Public Television's Needs

``SESAME Street,'' ``The MacNeil-Lehrer News Hour,'' ``Great Performances'' - they're all products of public broadcasting. These refreshing alternatives to the commercial medium have become such fixtures that viewers often take them for granted. But actually their presence is the result of hard-won congressional funding, secured amid almost constant, unproductive ideological battles waged from both ends of the spectrum. Public TV in its present form, for instance, has been called timid and pro-establishment by many liberal critics. Conservatives - especially during the Reagan administration - have charged that the medium reflects the liberal biases of producers and writers, with some people calling for the end of all public funding.
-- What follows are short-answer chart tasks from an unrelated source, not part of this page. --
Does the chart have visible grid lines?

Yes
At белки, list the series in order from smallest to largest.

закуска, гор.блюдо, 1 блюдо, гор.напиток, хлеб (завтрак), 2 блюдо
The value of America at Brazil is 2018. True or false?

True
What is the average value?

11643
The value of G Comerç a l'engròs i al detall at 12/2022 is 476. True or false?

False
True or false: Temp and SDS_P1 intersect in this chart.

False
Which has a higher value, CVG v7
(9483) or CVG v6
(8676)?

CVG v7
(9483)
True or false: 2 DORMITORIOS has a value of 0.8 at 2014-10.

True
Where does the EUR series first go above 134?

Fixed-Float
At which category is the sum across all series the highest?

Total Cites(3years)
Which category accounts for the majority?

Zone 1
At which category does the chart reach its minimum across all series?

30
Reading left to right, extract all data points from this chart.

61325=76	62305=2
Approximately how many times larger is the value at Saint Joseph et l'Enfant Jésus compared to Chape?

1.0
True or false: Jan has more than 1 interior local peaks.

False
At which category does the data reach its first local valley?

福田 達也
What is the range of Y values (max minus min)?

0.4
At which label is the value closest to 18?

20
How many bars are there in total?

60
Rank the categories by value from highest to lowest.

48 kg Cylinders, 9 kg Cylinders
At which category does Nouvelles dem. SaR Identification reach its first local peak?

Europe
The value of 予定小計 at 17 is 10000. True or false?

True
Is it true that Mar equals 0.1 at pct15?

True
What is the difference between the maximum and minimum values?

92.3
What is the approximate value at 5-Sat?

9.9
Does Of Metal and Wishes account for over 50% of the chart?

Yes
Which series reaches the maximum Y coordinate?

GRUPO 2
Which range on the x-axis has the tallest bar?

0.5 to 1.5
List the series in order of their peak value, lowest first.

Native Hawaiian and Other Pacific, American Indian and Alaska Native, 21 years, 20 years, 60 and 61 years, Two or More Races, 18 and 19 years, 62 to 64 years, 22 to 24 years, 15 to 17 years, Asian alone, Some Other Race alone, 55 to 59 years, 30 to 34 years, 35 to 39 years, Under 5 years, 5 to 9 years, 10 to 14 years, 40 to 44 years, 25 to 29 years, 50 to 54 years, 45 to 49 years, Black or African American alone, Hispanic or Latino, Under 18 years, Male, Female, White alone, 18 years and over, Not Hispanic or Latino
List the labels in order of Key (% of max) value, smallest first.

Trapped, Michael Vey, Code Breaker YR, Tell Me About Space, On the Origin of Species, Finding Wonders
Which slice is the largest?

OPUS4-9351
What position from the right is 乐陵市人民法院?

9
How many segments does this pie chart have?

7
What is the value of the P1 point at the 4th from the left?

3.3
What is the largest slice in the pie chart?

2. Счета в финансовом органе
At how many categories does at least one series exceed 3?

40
Politics aside, the medium needs help. It suffers from divided and inefficient national leadership. To correct this, proposals are periodically offered. The latest - and it's a radical one - comes from the Working Group for Public Broadcasting. It would do away entirely with the current system by abolishing the Corporation for Public Broadcasting (CPB), an agency created by Congress 20 years ago to dispense public funds. The plan would also nearly double public broadcasting's support by replacing federal money with a tax on factory sales of electronic equipment.

The plan's principal appeal is the insulation it would provide from improper political and commercial pressures. In place of CPB, whose governing board is appointed by the President and confirmed by the Senate, the new structure calls for a group with only the loosest of ties to the government. Hence, broadcasters would be largely freed from worry over whether their political stance was antagonizing anyone in Washington.

An equally important goal - freedom from corporate interests - would also be achieved by the factory tax. Before starting new projects, producers today often have to solicit corporations, hat in hand, to see what kind of programs the companies are willing to underwrite.

The plan's main drawback is lack of political and managerial realism. The factory tax plan has little chance of overcoming the resistance of industry and its congressional allies. And the management structure called for is too monolithic and unaccountable to be responsive to the varied needs of a fast-changing public medium.

The plan's real value lies in its role as a catalyst for public awareness that changes, big changes, are necessary. Even CPB admits a restructuring of its own management is in order. But an even more fundamental step may be required, one that incorporates some of the new proposal's ideas, including the creation of a national TV news service - a kind of NPR for television. At the very least, a more independent yet publicly accountable system is needed in place of the inadequate present arrangement.